Pemerintah mulai usaha nasional di bulan November 2023 yang ditujukan buat orang asing tanpa dokumen yang bener. Pejabat bilang mereka bakal fokus dulu ke orang-orang yang enggak punya dokumen legal, baru kemudian urus kelompok lain, termasuk pemegang Kartu Warga Afgan (ACC), sebuah dokumen status sementara yang diperkenalkan di 2017.
Awal tahun ini, kementerian dalam negeri bilang ke “orang asing ilegal” dan pemegang ACC untuk ninggalin Pakistan sebelum 31 Maret atau siap-siap diusir mulai 1 April.

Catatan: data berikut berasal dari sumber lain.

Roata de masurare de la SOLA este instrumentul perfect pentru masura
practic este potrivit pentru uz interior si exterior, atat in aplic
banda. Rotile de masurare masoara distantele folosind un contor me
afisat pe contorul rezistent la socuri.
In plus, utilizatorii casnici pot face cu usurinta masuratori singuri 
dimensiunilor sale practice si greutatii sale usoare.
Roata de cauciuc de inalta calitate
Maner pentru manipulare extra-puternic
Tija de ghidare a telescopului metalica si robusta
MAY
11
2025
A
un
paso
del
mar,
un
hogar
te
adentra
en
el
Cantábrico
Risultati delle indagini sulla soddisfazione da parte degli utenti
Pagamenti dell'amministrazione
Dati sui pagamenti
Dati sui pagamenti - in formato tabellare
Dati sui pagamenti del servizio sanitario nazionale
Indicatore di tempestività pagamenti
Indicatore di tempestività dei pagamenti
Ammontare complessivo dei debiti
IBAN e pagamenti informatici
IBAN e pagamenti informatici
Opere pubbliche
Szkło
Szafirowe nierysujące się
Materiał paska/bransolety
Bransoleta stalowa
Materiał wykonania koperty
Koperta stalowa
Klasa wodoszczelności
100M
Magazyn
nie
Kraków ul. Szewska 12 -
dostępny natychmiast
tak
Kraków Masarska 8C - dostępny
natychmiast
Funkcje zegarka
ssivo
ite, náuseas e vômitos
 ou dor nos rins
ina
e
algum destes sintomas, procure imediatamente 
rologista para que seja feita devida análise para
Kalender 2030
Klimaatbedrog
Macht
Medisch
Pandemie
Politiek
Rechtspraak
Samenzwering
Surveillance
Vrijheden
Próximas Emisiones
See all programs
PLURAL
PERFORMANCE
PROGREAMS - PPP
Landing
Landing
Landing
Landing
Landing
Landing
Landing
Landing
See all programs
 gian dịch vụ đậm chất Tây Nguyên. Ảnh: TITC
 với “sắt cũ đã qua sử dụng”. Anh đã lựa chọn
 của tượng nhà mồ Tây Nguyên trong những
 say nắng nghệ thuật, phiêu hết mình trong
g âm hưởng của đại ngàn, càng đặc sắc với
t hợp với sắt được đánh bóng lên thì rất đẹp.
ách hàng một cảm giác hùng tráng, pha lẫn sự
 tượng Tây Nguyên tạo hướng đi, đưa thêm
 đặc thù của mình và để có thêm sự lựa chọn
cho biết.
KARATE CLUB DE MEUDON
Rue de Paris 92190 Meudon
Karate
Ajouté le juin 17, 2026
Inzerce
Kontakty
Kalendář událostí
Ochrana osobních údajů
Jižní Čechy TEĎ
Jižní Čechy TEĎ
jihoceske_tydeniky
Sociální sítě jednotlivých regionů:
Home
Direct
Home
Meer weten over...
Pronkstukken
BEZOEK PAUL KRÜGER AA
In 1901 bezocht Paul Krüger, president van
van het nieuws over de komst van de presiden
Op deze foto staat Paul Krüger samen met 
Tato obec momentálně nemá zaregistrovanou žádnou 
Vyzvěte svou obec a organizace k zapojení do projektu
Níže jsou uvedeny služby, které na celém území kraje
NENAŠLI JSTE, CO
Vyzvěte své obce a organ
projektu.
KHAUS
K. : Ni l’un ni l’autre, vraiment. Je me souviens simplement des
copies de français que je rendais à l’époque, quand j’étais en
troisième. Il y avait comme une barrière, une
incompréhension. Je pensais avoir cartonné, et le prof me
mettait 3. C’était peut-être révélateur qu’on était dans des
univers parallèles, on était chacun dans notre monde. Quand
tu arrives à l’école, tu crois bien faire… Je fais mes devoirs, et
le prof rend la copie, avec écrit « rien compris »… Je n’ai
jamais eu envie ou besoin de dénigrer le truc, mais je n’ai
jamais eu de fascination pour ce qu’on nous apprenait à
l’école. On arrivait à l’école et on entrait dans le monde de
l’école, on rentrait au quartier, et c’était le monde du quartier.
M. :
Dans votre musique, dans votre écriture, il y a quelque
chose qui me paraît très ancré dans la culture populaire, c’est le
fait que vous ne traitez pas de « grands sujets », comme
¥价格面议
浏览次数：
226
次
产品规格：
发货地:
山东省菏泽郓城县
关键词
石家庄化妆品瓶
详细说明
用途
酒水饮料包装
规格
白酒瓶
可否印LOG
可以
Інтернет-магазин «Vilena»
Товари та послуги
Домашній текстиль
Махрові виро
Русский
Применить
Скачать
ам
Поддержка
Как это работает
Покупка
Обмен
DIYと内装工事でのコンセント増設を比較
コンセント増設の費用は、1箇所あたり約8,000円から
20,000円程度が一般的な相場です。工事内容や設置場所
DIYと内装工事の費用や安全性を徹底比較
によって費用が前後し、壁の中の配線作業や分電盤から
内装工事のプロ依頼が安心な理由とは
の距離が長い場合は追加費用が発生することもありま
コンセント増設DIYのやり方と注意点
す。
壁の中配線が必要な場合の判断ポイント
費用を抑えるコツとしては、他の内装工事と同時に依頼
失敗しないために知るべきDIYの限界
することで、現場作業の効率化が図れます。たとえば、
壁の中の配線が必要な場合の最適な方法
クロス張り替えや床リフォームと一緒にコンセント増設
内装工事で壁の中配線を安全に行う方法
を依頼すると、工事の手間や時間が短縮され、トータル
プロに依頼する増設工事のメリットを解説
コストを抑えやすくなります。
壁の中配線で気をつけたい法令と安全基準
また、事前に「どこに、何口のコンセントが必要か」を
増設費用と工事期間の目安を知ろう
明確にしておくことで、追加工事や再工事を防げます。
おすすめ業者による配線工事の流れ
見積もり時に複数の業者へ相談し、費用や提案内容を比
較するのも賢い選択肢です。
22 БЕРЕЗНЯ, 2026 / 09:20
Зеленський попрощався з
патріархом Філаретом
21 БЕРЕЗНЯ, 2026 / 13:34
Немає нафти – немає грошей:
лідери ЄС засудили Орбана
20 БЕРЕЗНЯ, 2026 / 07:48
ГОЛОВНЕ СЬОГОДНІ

Setelah itu, pihak berwenang mulai ngusir ribuan warga Afgan dari berbagai penjuru negara.
Radio Pakistan bilang hari Sabtu bahwa “repatriasi pengungsi Afgan ke tanah air mereka terus berjalan dengan bermartabat,” dan ngasih angka sekitar 1.560.000 orang Afgan yang udah kembali sampai sekarang. Si penyiar juga ngelaporin bahwa Pakistan udah membuka kembali perbatasan Torkham supaya orang-orang bisa kembali ke Afganistan.
Perbatasan itu ditutup bulan lalu setelah terjadi bentrokan mematikan di sepanjang perbatasan yang bikin banyak orang tewas dan terluka. Islamabad bilang warganegara Afgan yang perlu masuk ke Pakistan buat perawatan medis, pendidikan, atau urusan bisnis dipersilakan asal mereka punya visa Pakistan dan dokumen yang valid.
Selama beberapa dekade, Pakistan udah ngasuh sekitar 2,8 juta pengungsi Afgan yang kabur dari konflik di negara mereka. Usaha repatriasi ini dimulai setelah meningkatnya serangan bunuh diri dan insiden militan yang kata pihak berwenang Pakistan melibatkan warga Afgan, meskipun mereka enggak ada bukti yang dipublikasikan.
Organisasi hak asasi manusia, baik lokal maupun internasional, udah menuduh pihak berwenang Pakistan sudah memperlakukan warga Afgan dengan buruk dan melakukan pengembalian paksa. Pihak berwenang Afgan juga udah mendesak Pakistan untuk izinin warganya kembali dengan bermartabat. Pejabat Pakistan menolak klaim pelecehan ini, bilang prosesnya mengikuti prosedur hukum dan bahwa penyeberangan hanya diizinkan setelah pemeriksaan dokumen.
Radio Pakistan nambahin kalau Korps Perbatasan dan administrasi lokal sudah nyediain makanan dan tempat tinggal sementara buat yang kembali.
Semoga Allah memudahkan urusan bagi yang terdampak dan memberikan keselamatan serta martabat kepada semua keluarga yang terdisplace.